Para a concessão da tutela de urgência, é necessário demonstrar a probabilidade do direito (fumus boni iuris), consubstanciada na indicação médica e na jurisprudência consolidada, e o perigo de dano ou risco ao resultado útil do processo (periculum in mora), evidenciado pelo agravamento do quadro clínico do paciente em caso de negativa ou demora na prestação do serviço.
A recusa injustificada do plano de saúde em cumprir a ordem judicial que determina a implantação do home care pode ensejar a aplicação de multa diária (astreintes) e até mesmo a configuração de crime de desobediência.
Conclusão
A obrigatoriedade de cobertura de home care pelos planos de saúde é um tema complexo, que envolve a análise de aspectos médicos, legais e contratuais. A jurisprudência do STJ, ao consolidar o entendimento de que a indicação médica prevalece sobre as cláusulas restritivas do contrato, garante a proteção dos direitos dos consumidores e a efetividade do direito à saúde.
O conhecimento aprofundado da legislação, da regulamentação da ANS e da jurisprudência atualizada é indispensável para os profissionais do Direito que atuam na área da saúde suplementar, permitindo a adoção de estratégias processuais adequadas para assegurar a prestação da assistência médica domiciliar necessária à manutenção da vida e da dignidade dos pacientes. A constante evolução do setor de saúde e o envelhecimento da população brasileira indicam que as demandas envolvendo home care continuarão a crescer, exigindo do Judiciário respostas céleres e eficazes para a resolução dos conflitos.
Perguntas Frequentes
O plano de saúde é obrigado a fornecer cuidador no home care?
Em regra, não. A jurisprudência distingue o serviço de enfermagem (procedimentos técnicos), que é de cobertura obrigatória quando há indicação médica, do serviço de cuidador (atividades da vida diária), que é de responsabilidade da família. Exceções podem ocorrer em situações muito específicas, mas não são a regra.
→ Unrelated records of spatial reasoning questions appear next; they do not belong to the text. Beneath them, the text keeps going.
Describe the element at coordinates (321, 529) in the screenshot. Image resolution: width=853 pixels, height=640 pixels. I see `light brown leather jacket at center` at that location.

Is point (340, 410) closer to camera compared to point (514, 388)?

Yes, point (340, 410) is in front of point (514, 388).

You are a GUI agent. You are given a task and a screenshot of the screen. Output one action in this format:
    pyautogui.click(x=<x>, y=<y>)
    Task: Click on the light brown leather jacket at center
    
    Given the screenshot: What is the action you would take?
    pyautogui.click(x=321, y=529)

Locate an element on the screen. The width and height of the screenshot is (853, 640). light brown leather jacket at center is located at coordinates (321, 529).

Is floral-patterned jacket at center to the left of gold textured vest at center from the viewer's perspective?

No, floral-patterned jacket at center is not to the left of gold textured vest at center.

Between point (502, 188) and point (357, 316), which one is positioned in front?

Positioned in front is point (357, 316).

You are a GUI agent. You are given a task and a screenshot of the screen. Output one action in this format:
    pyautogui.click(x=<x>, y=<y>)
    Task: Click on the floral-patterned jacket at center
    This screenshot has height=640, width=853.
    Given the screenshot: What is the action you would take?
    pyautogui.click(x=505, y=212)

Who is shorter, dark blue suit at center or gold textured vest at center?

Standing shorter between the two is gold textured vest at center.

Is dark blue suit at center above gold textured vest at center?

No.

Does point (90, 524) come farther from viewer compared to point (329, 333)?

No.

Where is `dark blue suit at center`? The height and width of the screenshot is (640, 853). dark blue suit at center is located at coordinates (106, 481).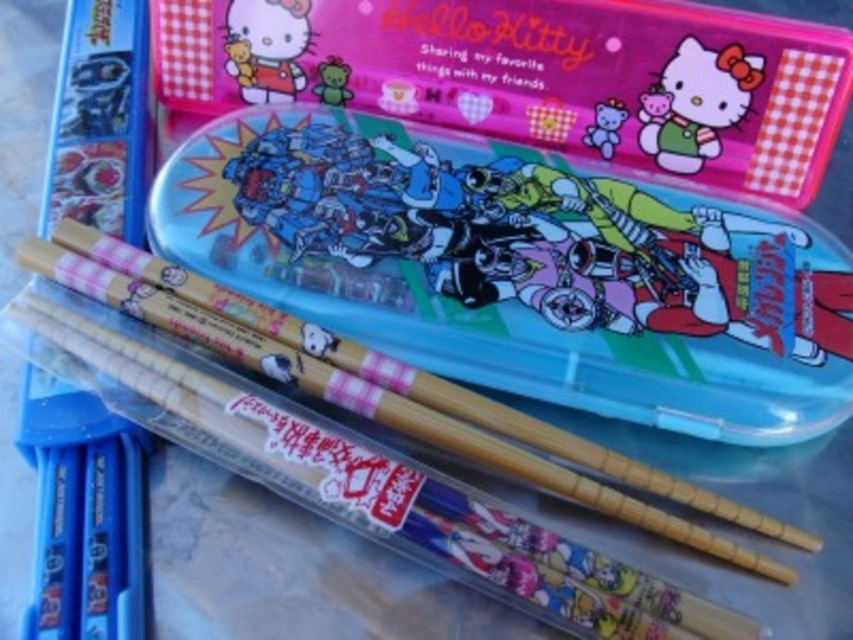
Question: Which object is the closest to the pink glossy hello kitty at upper center?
O Rol da ANS prevê a obrigatoriedade do home care?
Não expressamente como um procedimento isolado. No entanto, a ANS determina que, se a operadora oferecer o serviço em substituição à internação hospitalar, deve seguir regras específicas. Além disso, a jurisprudência consolidada dos tribunais e a Lei 14.454/2022 (Rol exemplificativo) amparam a obrigatoriedade mediante indicação médica.
O plano pode negar o home care alegando que é mais caro que a internação no hospital?
O STJ entende que a operadora não pode recusar o tratamento indicado pelo médico sob o argumento de ser mais oneroso, pois isso frustraria a finalidade do contrato. Contudo, em casos excepcionais onde o home care for comprovadamente mais caro e não desvirtuar o tratamento, o plano pode exigir coparticipação.
O que fazer se o plano de saúde negar o pedido de home care?
Se houver indicação médica expressa, o paciente ou sua família deve buscar auxílio jurídico. É possível ingressar com uma ação judicial com pedido de tutela de urgência (liminar) para obrigar a operadora a fornecer o serviço imediatamente, além de pleitear indenização por danos morais pela recusa abusiva.
Qual a importância da Súmula 90 do STJ?
O TJSP consolidou na Súmula 90 o entendimento de que "havendo expressa indicação médica para a utilização dos serviços de home care, revela-se abusiva a cláusula de exclusão inserida na avença, que não pode prevalecer". Esse entendimento tem sido amplamente adotado pelo STJ, servindo como forte base argumentativa nas ações judiciais.